TASK ITEM: Return the data word for word. Pictures are to be omitted.

** INFORMATION SUPPLIED follows **

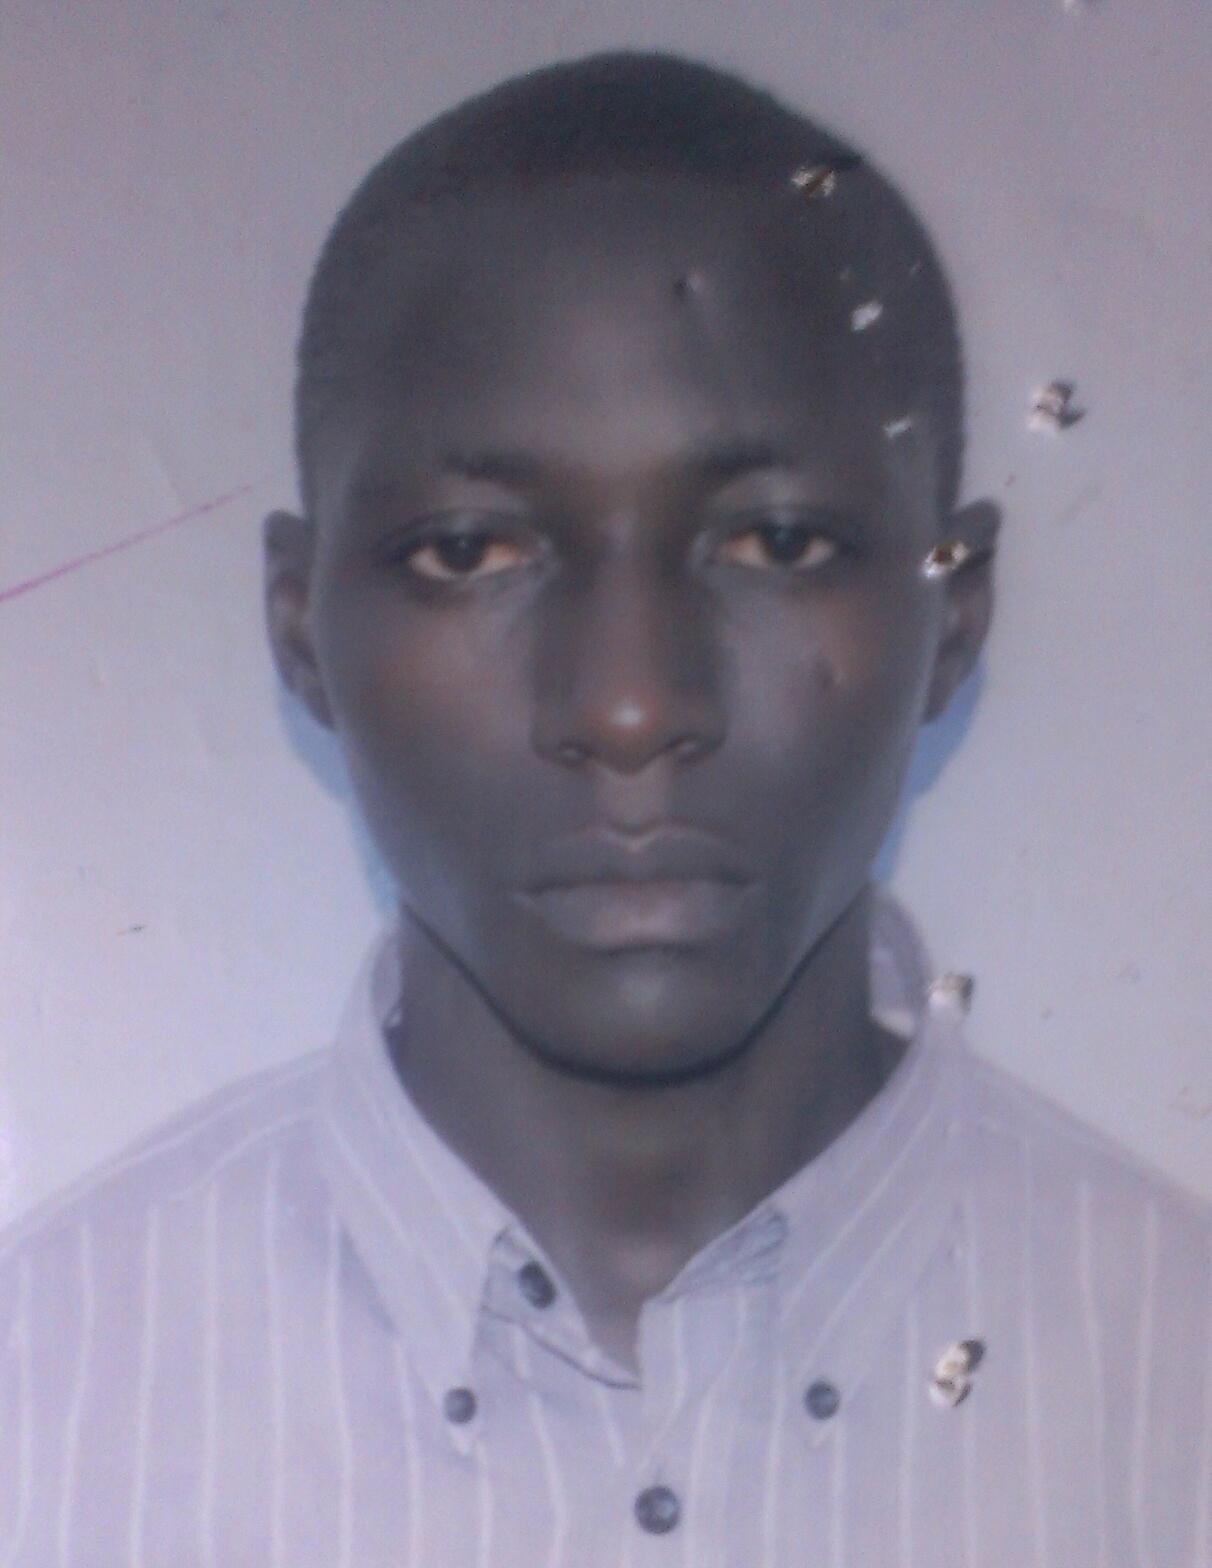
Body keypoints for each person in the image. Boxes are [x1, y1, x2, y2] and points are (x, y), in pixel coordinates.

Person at [2, 49, 1209, 1568]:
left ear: (951, 615)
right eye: (469, 553)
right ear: (302, 631)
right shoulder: (42, 1408)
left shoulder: (1177, 1398)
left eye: (777, 543)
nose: (631, 706)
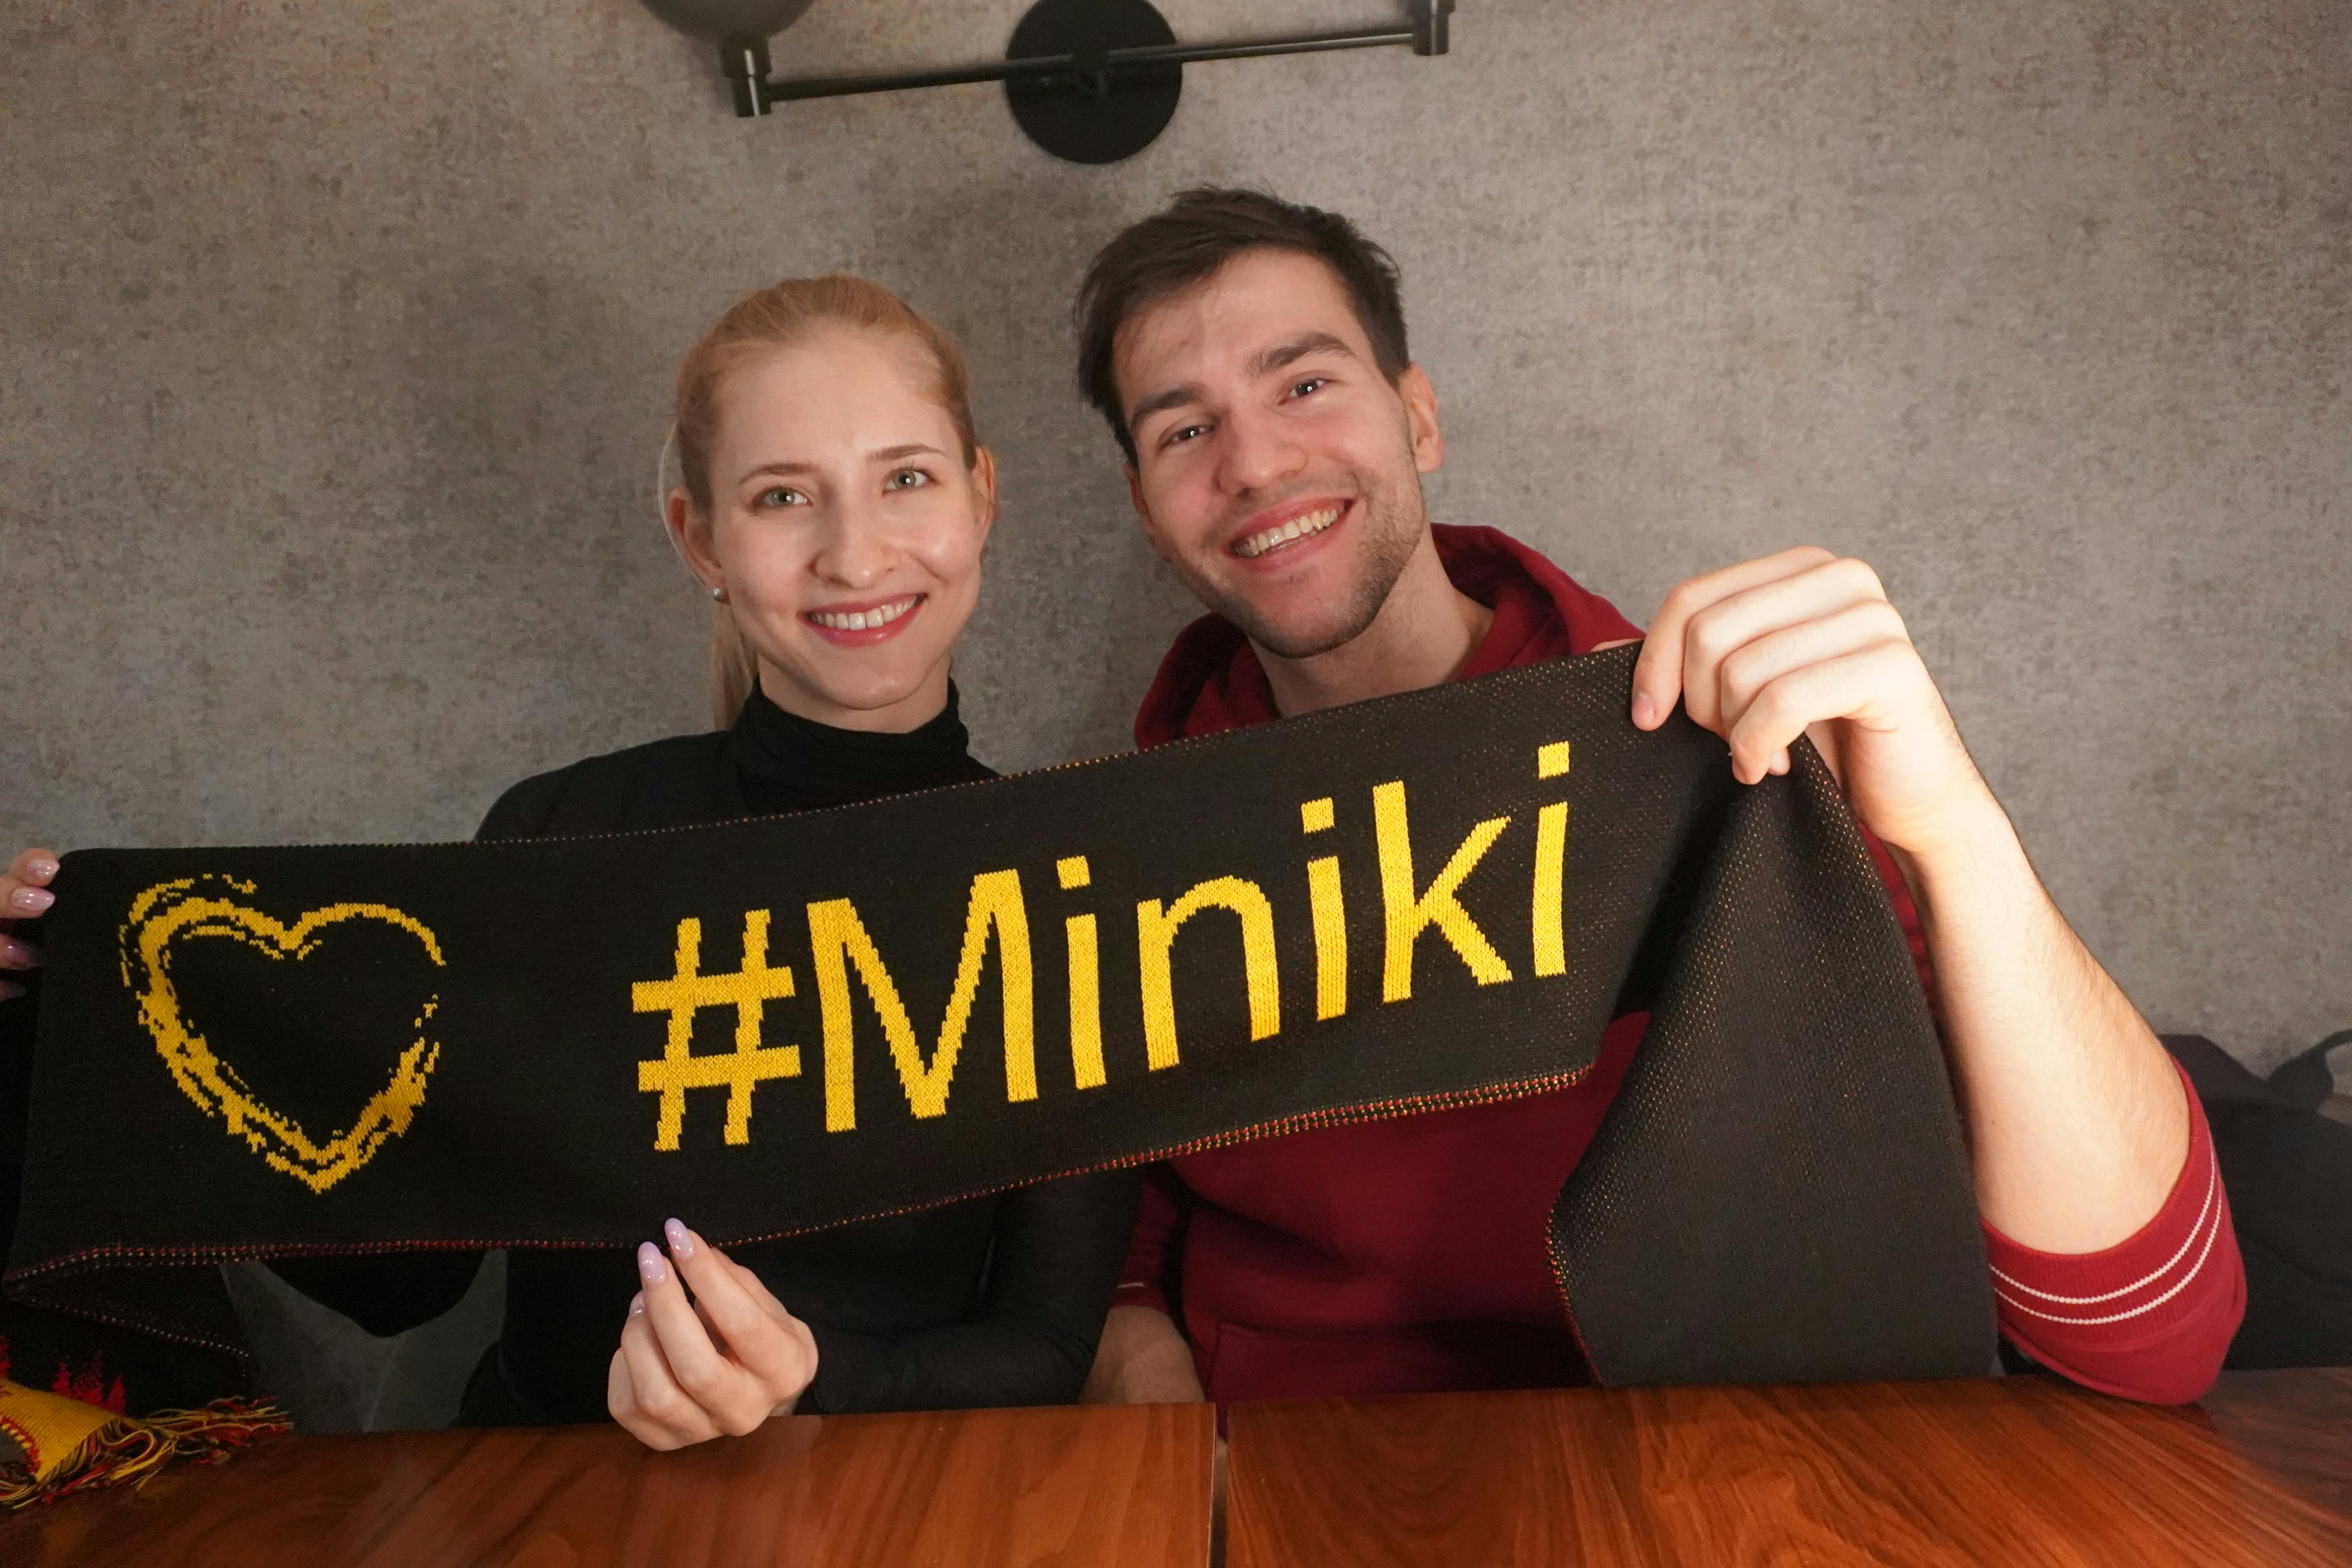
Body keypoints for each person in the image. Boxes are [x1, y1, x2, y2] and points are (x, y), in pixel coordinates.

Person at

** End of INFORMATION SUPPLIED **

RESULT BELOW:
Body keypoints for each person in the image. Boxes are [x1, y1, x2, y2] and points are (x, y), in pixel coordinates.

Person at [2, 49, 1209, 1568]:
left ear: (951, 615)
right eye: (469, 553)
right ear: (302, 631)
right shoulder: (42, 1408)
left shoulder: (1177, 1398)
left eye: (777, 543)
nose: (631, 706)
Body keypoints for each person in the image. Boxes are [x1, y1, x2, y2] and points are (x, y), in pixel coordinates.

Person at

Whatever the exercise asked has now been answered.